5.2. Variables representing occupational codes

  • Since 2013, open-ended questions on occupations have been coded in ISCO-08 and KldB 2010. This is the first year in which the old classifications ISCO-88 and KldB 92 are no longer available. We have therefore introduced new prestige scores based on the new classifications and discontinued the old scores.
  • Calendar strings have been moved from $PKAL to $P or standardized.

5.3. Educational variables

  • Up to soep.v34, the basic generated educational variables were generated annually and were cumulated over time. Due to the availability of SOEPlong, we have substantially revised the tools used for generating variables to always consider all available educational variables for each year.
  • In addition to the fact that all variables are now generated based entirely on SOEPlong files, we have also made two additional modifications:
  • First, the main educational variables now also take into account inconsistencies over time, in contrast to the educational variables in PGEN prior to soep.v34.
  • Second, variable “Amount of Education or Training in Years” ($$BILZEIT) has been slightly modified. To consider occupational training (for non-university degrees), we have adjusted the years of education for “civil servants” and “others” slightly.

5.4. Dataset KIDLONG

  • Errors in the integration of variables were corrected, split up in versioned variables, and harmonized variables were constructed. As a result, the number of variables has increased: 110 variables (v.34); 267 variables (v.35)
  • Missing variables from the $KIND datasets were incorporated into KIDLONG.
  • Corrected version of BHKIND was incorporated into KIDLONG.
  • KIDLONG now adheres to the classic harmonization concept).

5.5. Dataset BHKIND

  • Flag variable to identify child questionnaires that were not completed (BHKFLAG)
  • Missing observations were added: 15,032 (v.34) to 15,504 (v.35).
  • Errors in the integration of variables were corrected and missing variables were incorporated into BHKIND: 85 (v.34) variables; 129 variables (v.35).
  • All variables were renamed and now follow the SOEP naming conventions.

5.6. Dataset BIKIND

  • Flag variable added to identify child questionnaires that were not completed (BIKFLAG)
  • All variables now follow the SOEP naming conventions.

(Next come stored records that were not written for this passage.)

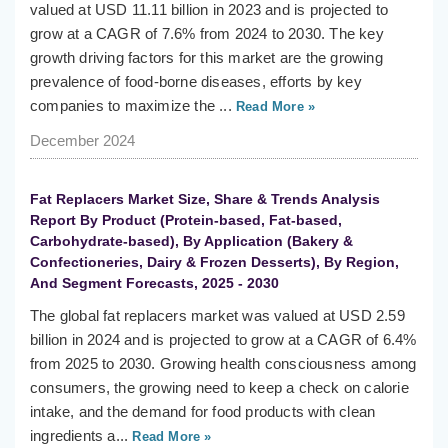
valued at USD 11.11 billion in 2023 and is projected to
grow at a CAGR of 7.6% from 2024 to 2030. The key
growth driving factors for this market are the growing
prevalence of food-borne diseases, efforts by key
companies to maximize the ...
Read More »
December 2024
Fat Replacers Market Size, Share & Trends Analysis
Report By Product (Protein-based, Fat-based,
Carbohydrate-based), By Application (Bakery &
Confectioneries, Dairy & Frozen Desserts), By Region,
And Segment Forecasts, 2025 - 2030
The global fat replacers market was valued at USD 2.59
billion in 2024 and is projected to grow at a CAGR of 6.4%
from 2025 to 2030. Growing health consciousness among
consumers, the growing need to keep a check on calorie
intake, and the demand for food products with clean
ingredients a...
Read More »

5.7. Variable PARID in the dataset PPATHL

  • Partnerships of respondents with net codes between 40 and 49 were dissolved and will be coded -2 “does not apply” in the future.

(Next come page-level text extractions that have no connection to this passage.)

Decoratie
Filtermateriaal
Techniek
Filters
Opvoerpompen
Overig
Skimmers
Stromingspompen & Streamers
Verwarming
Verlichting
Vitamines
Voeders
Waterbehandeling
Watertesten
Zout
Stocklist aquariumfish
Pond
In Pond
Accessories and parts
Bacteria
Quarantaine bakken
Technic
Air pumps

5.8. Variable HGOWNER in the dataset HGEN

  • In samples M3-M5 in 2017, several missing values in the variable HGOWNER were replaced with the information that a household is living in a shelter or housing for refugees.

5.9. Dataset INTERVIEWER

  • The year 2016 now contains information from Samples L2-M4.
  • The variable on the length of the interview (LENGTHINT) was eliminated and replaced by three variables, which each just give the average length of one questionnaire (LENGTHINT- H / P / J).
  • The youth surveys, which were previously counted in the number of interviews per person (AMOUNTINTP) now have their own variable (AMOUNTINTJ).

5.10. Dataset BIOAGE17

  • Previous versions of BIOAGE17 contained the identifier of the respondent’s mother (BYMNR) and father (BYVNR). The identifiers of the parents are found in BIOPAREN (MNR and VNR) and can be easily merged with BIOAGE17.
  • Desired occupation variables ISCO88 have been replaced by ISCO08. The same is true for BYKLAS: The old 1992 version has been replaced by the 2010 version.

5.11. Dataset BIOAGEL

  • The internal distinction between BIOAGE 8a and 8b, or between 81 and 82, has been eliminated, meaning that the dataset BIOAGEL now contains one line per child and respondent for questionnaires about 7-8-year-old children. As a result, when each parent completed a questionnaire on a child in a given year, there are two lines for that child (one line per parent). These can be identified by the different PIDE (PID of the respondent).